Jenkins Agent should wait for pipeline to complete on SIGTERM

I’m using kubernetes plugin to run some jobs but jenkins agent does not work as expected during any maintanence on kubernetes cluster itself.

Here is the case.

I below pipeline I have 2 stages. Also I have JNLP container which supposed to keep connected with jenkins while container is running.

While first stage is running when I delete the pod, both containers are keep running for additional 350 seconds while pod is in Terminating state.

Here is what happening in the containers inside pod.

  • In the cicd container the print operation is working as expected till 120 in the first stage.
  • The JNLP agent is disconnecting from jenkins and does not letting it run second stage even though jenkins agent container is still in running state but the agent process is already died and disconnected from jenkins.
    Stream closed EOF for jenkins-deployment-k8s-agents/dev-jenkins-agent-8-1cm3b-84sxp-rx5bw (jnlp)
  • second stage is not running at all because jenkins agent process is already died. And also jenkins agent container doesn’t know what is going on in the first stage after receiving the SIGTERM.
pipeline {
    agent {
        kubernetes {
      yaml """
            apiVersion: v1
            kind: Pod
            spec:
              terminationGracePeriodSeconds: 350
              containers:
              - name: cicd
                image: testimage
        """
        }
    }
    stages {
        stage('stage1') {
            steps {
                container('cicd') {
                    sh '''
                    x=1; while  [ $x -le 120 ]; do date && sleep 1 && echo $(( x++ )) >> /tmp/num; done
                    '''
                }
            }
        }
        stage('stage2') {
            steps {
                container('cicd') {
                    sh '''
                    x=200; while  [ $x -le 320 ]; do date && sleep 1 && echo $(( x++ )) >> /tmp/num; done
                    '''
                }
            }
        }        
    }
}

"The same behaviour impacts us during any cluster node upgrades which terminates the pods and interrupts the whole pipeline. I don’t want jenkins agent pods to be removed whenever there is a terminate (SIGTERM) command, rather the agent should remain connected to controller(controller) and let my jenkins finish the pipeline since I already defined a long enough termination grace period.

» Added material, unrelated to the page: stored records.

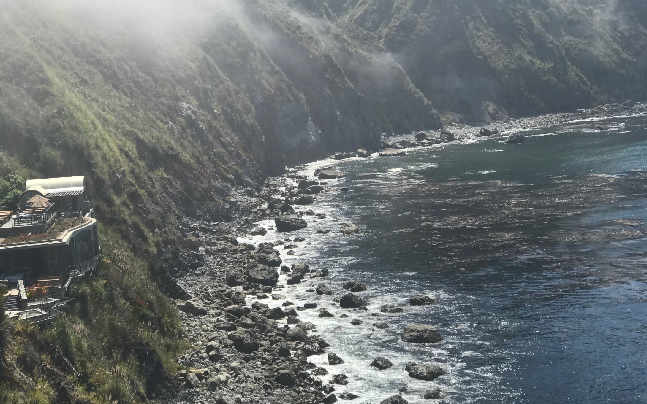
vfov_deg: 18.3
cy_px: 157
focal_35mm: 71
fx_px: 1252
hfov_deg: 28.9
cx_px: 277
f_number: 2.8
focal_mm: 6.6
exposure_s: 1/1212
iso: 20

Is there anyone who can suggest a solution ?

My advice here FWIW: do not rely on terminationGracePeriodSeconds and do not try to recover if a Pod is deleted. Instead either retry the whole block, where feasible, or if not then arrange for the Pod not to get deleted prematurely in the first place.

Problem fixed by trapping SIGTERM in agent pod spec. Trap helped for agent process to stay alive and connected to jenkins controller.

apiVersion: v1
kind: Pod
spec:
  terminationGracePeriodSeconds: 120
  containers:
  - name: jnlp
    command:
      - sh
      - -xc
      - | 
        trap 'echo "Pod Received SIGTERM, Pipeline will continue till terminationGracePeriodSeconds ends; $(date +"%d-%m-%Y %T.%N %Z")"' SIGTERM;
        /usr/local/bin/jenkins-agent